Cheng was born in Hong Kong and educated at the University of Washington (B.Arch., 1970) and Harvard (M.Arch.) where he studied under Richard Meier. In Canada he then apprenticed under Arthur Erickson. He formed his own firm, James K.M. Cheng Architects Inc., in 1978 when he won the commission for the Chinese Cultural Centre in Vancouver. Beginning in the 1990s Vancouver saw an unprecedented real estate boom that led to the construction of dozens of condo towers in the city. Cheng has become the leading residential tower designer of this period. UBC professor Dina Krunic has commented that "concrete construction and green glass façade, for which Vancouver is internationally known, are James Cheng's legacy." In 2012 Cheng was awarded the Order of Canada.
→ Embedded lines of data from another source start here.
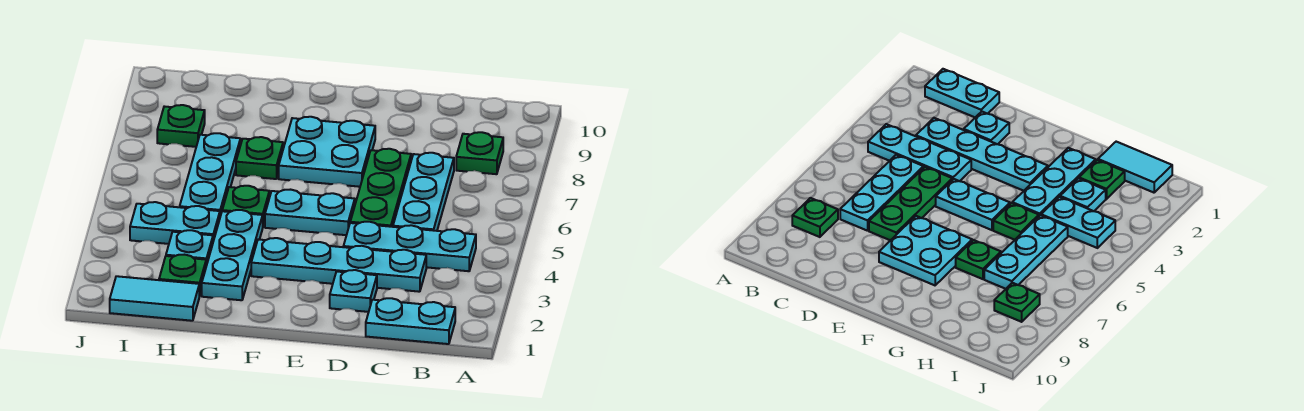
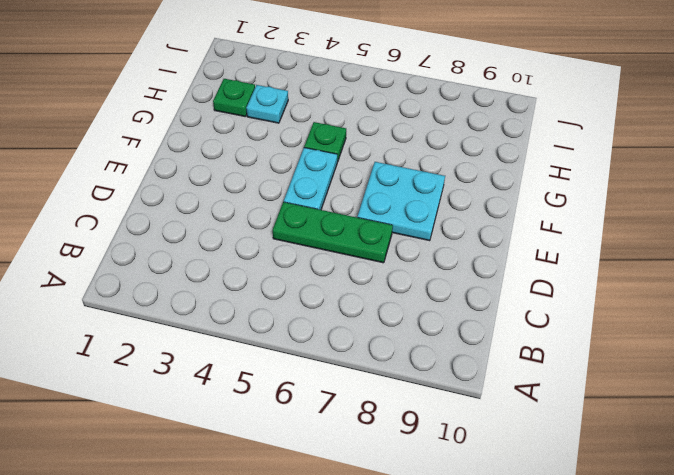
none -> cyan plate B1:C1 level 1
none -> cyan plate B4:D4 level 1
none -> green plate B8 level 1

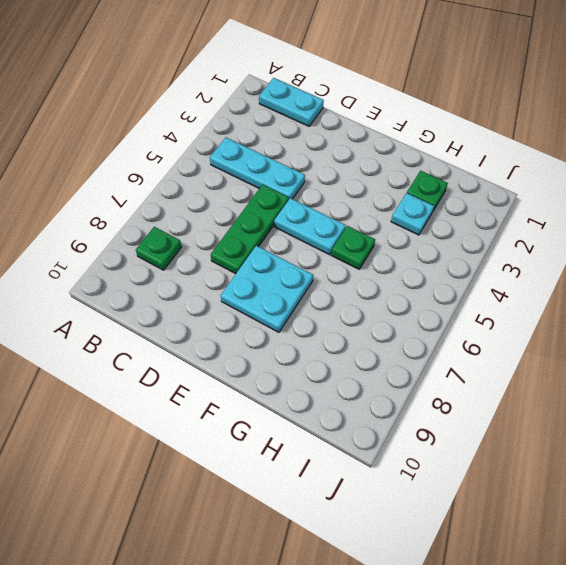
none -> cyan plate C3:F3 level 1
none -> cyan plate C5:C7 level 1
none -> cyan plate D2 level 1

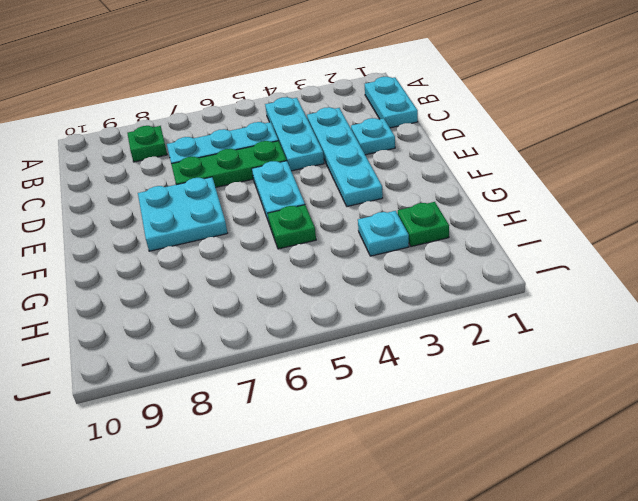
none -> cyan plate G2:G4 level 1
none -> green plate G7 level 1
none -> cyan tile H1:I1 level 1

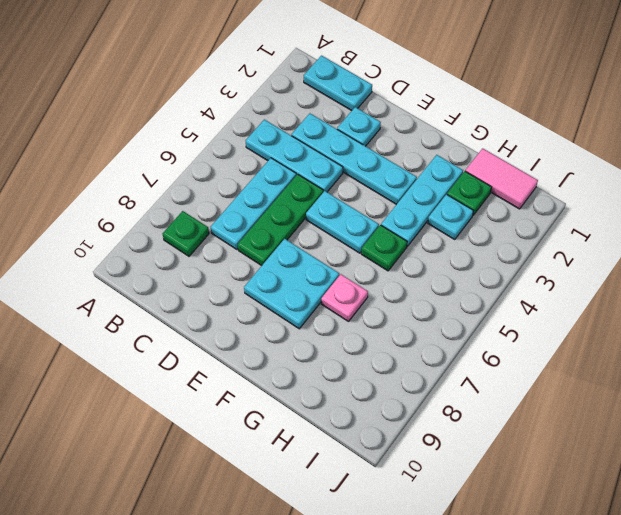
pink plate G7 level 1 -> green plate G7 level 1
pink tile H1:I1 level 1 -> cyan tile H1:I1 level 1
none -> cyan plate H4:I4 level 1
none -> cyan plate H5:H7 level 1
none -> green plate I8 level 1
While most of his projects are residential and in Vancouver, Cheng has other credits:

- Living Shangri-La previously the tallest building in Metro Vancouver, an upscale hotel and condominium building
- King George Tower - designed proposed tower that if completed would be one of the tallest buildings in Canada
- Fairmont Pacific Rim- an upscale hotel and condominium building
- Shangri-La Toronto - mixed used hotel, condo tower in Toronto and second building built by Cheng outside BC
- Lincoln Square in Bellevue, Washington and first building built by Cheng outside BC
- Shaw Tower - mix residential-commercial office tower
- Parc Residences in Victoria, BC - residential mid-rise
- Willow Court in Vancouver, BC - residential townhouses - In 1983, Willow Court won Cheng the Governor General's Medal for Architecture
- The Falls in Victoria, BC - residential mid-rise with retail base
- Terminal City Club Tower - mixed used hotel, condo and office tower
- Waiea Tower in Ward Village - 36-floor residential tower in Honolulu, Hawaii.